The basic design has undergone one or two changes in its transition from the centre of Frankfurt to its site in Essen's Opernplatz more or less opposite Aalto's theatre (AR June 1989). The most important alteration is a reduction in the width of the cavity to half a metre and the abandonment of any attempt to colonise it with plants. But the basic principles remain. The plan form of the tower remains circular because that shape offers the lowest surface area to volume ratio obtainable this side of a sphere, a strategic decision scarcely compromised by locating the main lifts in a semi-detached glass tower. The 120m, 30 floor main tower is linked in its lower floors to a seven-storey block which is angled to follow the street line. A great portico through the low piece signals the entrance (a little too grand perhaps, but at least it lets you know where you are). The ground floor of the tower is a double-height hall in which the structure is visually reduced by making the slab above exceedingly thick so that most of the loads of the floors above can be transferred to five massive columns. A stair leads down to the foyer from which the cafeteria and glazed staff restaurant spill out towards the lush garden that occupies the middle of the urban block.
Standard floors have a ring of office accommodation 5.85m wide, within which is a circular corridor that surrounds core activities: meeting rooms, lavatories, stores and so on. The German proclivity for individual offices makes, as usual, for unpleasant mainly artificially lit corridors, which are made the more anonymous and placeless because of the circular plan. How much more genial and orientating it would be if a few of the offices had glazed partitions to the corridor so that you could see out, but this would not be fair on the occupants of the particular cells, so uniformity is imposed throughout, except on the top six floors where the senior management lives. Up there, changes in plan-form are allowed which permit, for instance, small waiting areas to link corridors and periphery; at these levels, the core is partly taken up with open glass staircases that link floors and make the whole place much less claustrophobic.
But in many ways, such areas are not crucial. The building is an argument about the nature of standard office space in towers, and it must be admitted that the quality of the individual cells is outstanding.
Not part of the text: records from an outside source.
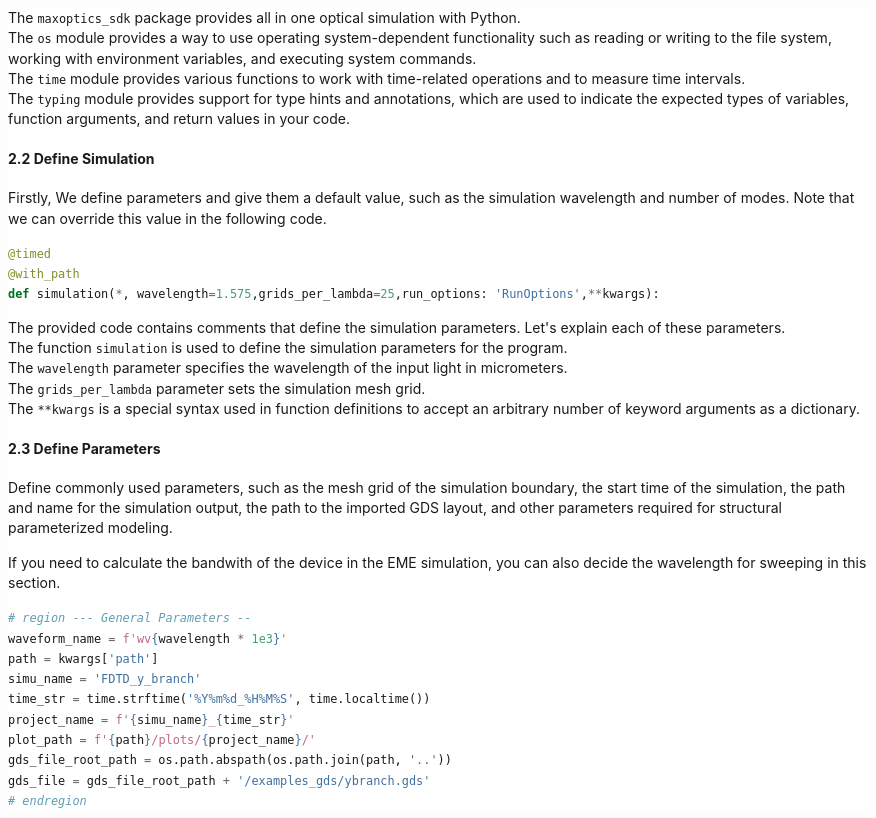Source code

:<div class="text-justify">

The `maxoptics_sdk` package provides all in one optical simulation with Python.<br/>The `os` module provides a way to use operating system-dependent functionality such as reading or writing to the file system, working with environment variables, and executing system commands.<br/>The `time` module provides various functions to work with time-related operations and to measure time intervals.<br/>The `typing` module provides support for type hints and annotations, which are used to indicate the expected types of variables, function arguments, and return values in your code.

</div>

#### 2.2 Define Simulation

<div class="text-justify">


Firstly, We define parameters and give them a default value, such as the simulation wavelength and number of modes. Note that we can override this value in the following code.

</div>

```python
@timed
@with_path
def simulation(*, wavelength=1.575,grids_per_lambda=25,run_options: 'RunOptions',**kwargs):
```

<div class="text-justify">

The provided code contains comments that define the simulation parameters. Let's explain each of these parameters. <br/>The function `simulation` is used to define the simulation parameters for the program.  <br/>The `wavelength` parameter specifies the wavelength of the input light in micrometers. <br/>The `grids_per_lambda` parameter sets the simulation mesh grid.<br/>The `**kwargs` is a special syntax used in function definitions to accept an arbitrary number of keyword arguments as a dictionary.


</div>

#### 2.3 Define Parameters

<div class="text-justify">

Define commonly used parameters, such as the mesh grid of the simulation boundary, the start time of the simulation, the path and name for the simulation output, the path to the imported GDS layout, and other parameters required for structural parameterized modeling.

If you need to calculate the bandwith of the device in the EME simulation, you can also decide the wavelength for sweeping in this section.

</div>

```python
# region --- General Parameters --
waveform_name = f'wv{wavelength * 1e3}'
path = kwargs['path']
simu_name = 'FDTD_y_branch'
time_str = time.strftime('%Y%m%d_%H%M%S', time.localtime())
project_name = f'{simu_name}_{time_str}'
plot_path = f'{path}/plots/{project_name}/'
gds_file_root_path = os.path.abspath(os.path.join(path, '..'))
gds_file = gds_file_root_path + '/examples_gds/ybranch.gds'
# endregion
```
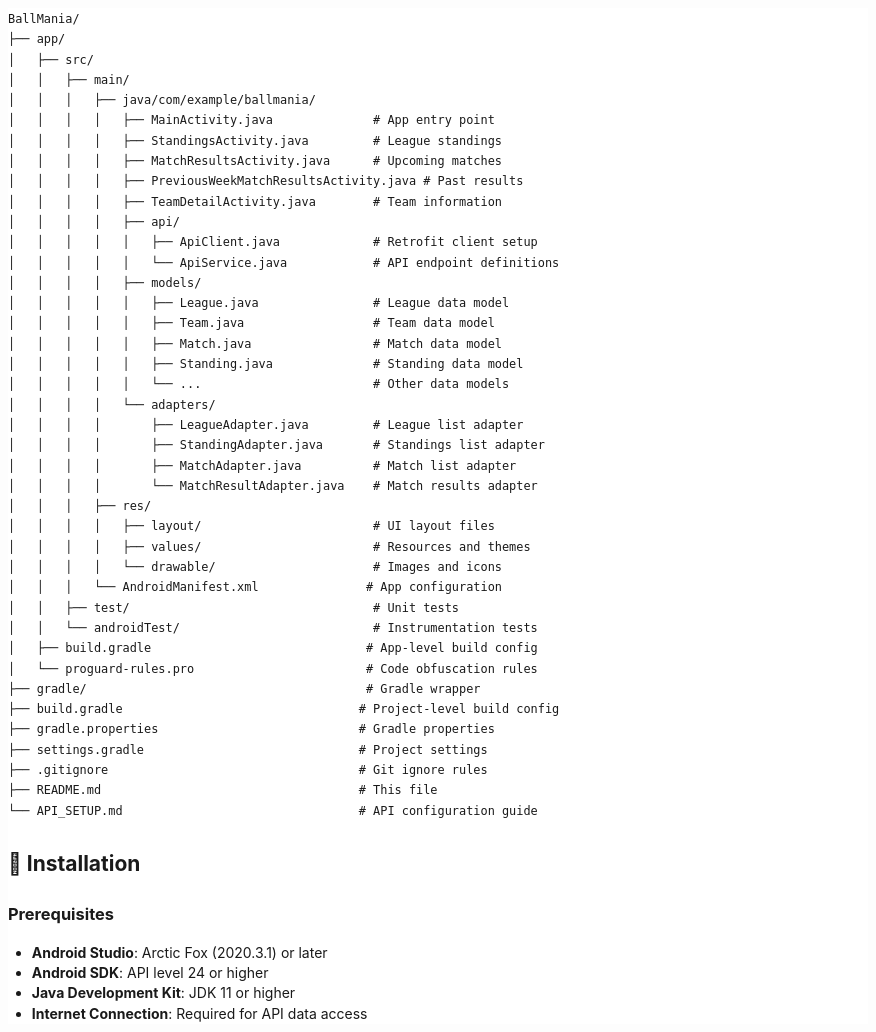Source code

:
```
BallMania/
├── app/
│   ├── src/
│   │   ├── main/
│   │   │   ├── java/com/example/ballmania/
│   │   │   │   ├── MainActivity.java              # App entry point
│   │   │   │   ├── StandingsActivity.java         # League standings
│   │   │   │   ├── MatchResultsActivity.java      # Upcoming matches
│   │   │   │   ├── PreviousWeekMatchResultsActivity.java # Past results
│   │   │   │   ├── TeamDetailActivity.java        # Team information
│   │   │   │   ├── api/
│   │   │   │   │   ├── ApiClient.java             # Retrofit client setup
│   │   │   │   │   └── ApiService.java            # API endpoint definitions
│   │   │   │   ├── models/
│   │   │   │   │   ├── League.java                # League data model
│   │   │   │   │   ├── Team.java                  # Team data model
│   │   │   │   │   ├── Match.java                 # Match data model
│   │   │   │   │   ├── Standing.java              # Standing data model
│   │   │   │   │   └── ...                        # Other data models
│   │   │   │   └── adapters/
│   │   │   │       ├── LeagueAdapter.java         # League list adapter
│   │   │   │       ├── StandingAdapter.java       # Standings list adapter
│   │   │   │       ├── MatchAdapter.java          # Match list adapter
│   │   │   │       └── MatchResultAdapter.java    # Match results adapter
│   │   │   ├── res/
│   │   │   │   ├── layout/                        # UI layout files
│   │   │   │   ├── values/                        # Resources and themes
│   │   │   │   └── drawable/                      # Images and icons
│   │   │   └── AndroidManifest.xml               # App configuration
│   │   ├── test/                                  # Unit tests
│   │   └── androidTest/                           # Instrumentation tests
│   ├── build.gradle                              # App-level build config
│   └── proguard-rules.pro                        # Code obfuscation rules
├── gradle/                                       # Gradle wrapper
├── build.gradle                                 # Project-level build config
├── gradle.properties                            # Gradle properties
├── settings.gradle                              # Project settings
├── .gitignore                                   # Git ignore rules
├── README.md                                    # This file
└── API_SETUP.md                                 # API configuration guide
```

## 🚀 Installation

### Prerequisites
- **Android Studio**: Arctic Fox (2020.3.1) or later
- **Android SDK**: API level 24 or higher
- **Java Development Kit**: JDK 11 or higher
- **Internet Connection**: Required for API data access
They are of course wedge-shaped, a form that becomes a little cramped at the narrower end of the smallest offices. But the shape emphasises the stunning relationship to sky and city offered by the floor-to-ceiling glazing. The prospects are so breathtaking that, at first, you do not realise that there is a double skin, or that it can do very clever things.
The metal ceilings curve slightly up at the edges, emphasising views and increasing daylight penetration by a surprisingly large amount. The curve of the ceilings is continued and emphasised in the aluminium horizontal members that form the edge to each floorplate. The architects call these 'fish mouths' because in section they resemble the elegance and complexity of the mouth parts of a herbivorous fish like a carp. Structurally, they carry the glazing: the outer layer of flint glass which is point fixed to its mullions and the double inner layer of heat insulating units. And they allow the building to breathe. Air enters through the fish mouth slot and is directed by baffles up into the cavity through perforations in the top of the section. Hot air is drawn by convection to the top of the cavity through perforations in the bottom of the section and is ejected through the fish mouth. Alternate bays breathe either in or out, so even the smallest two bay office can do both.(1) The inner glass panels can be moved up to 150mm sideways(2) manually (using a winding handle) so that, as in Frankfurt, even the highest offices can have direct access to fresh air without experiencing a gale.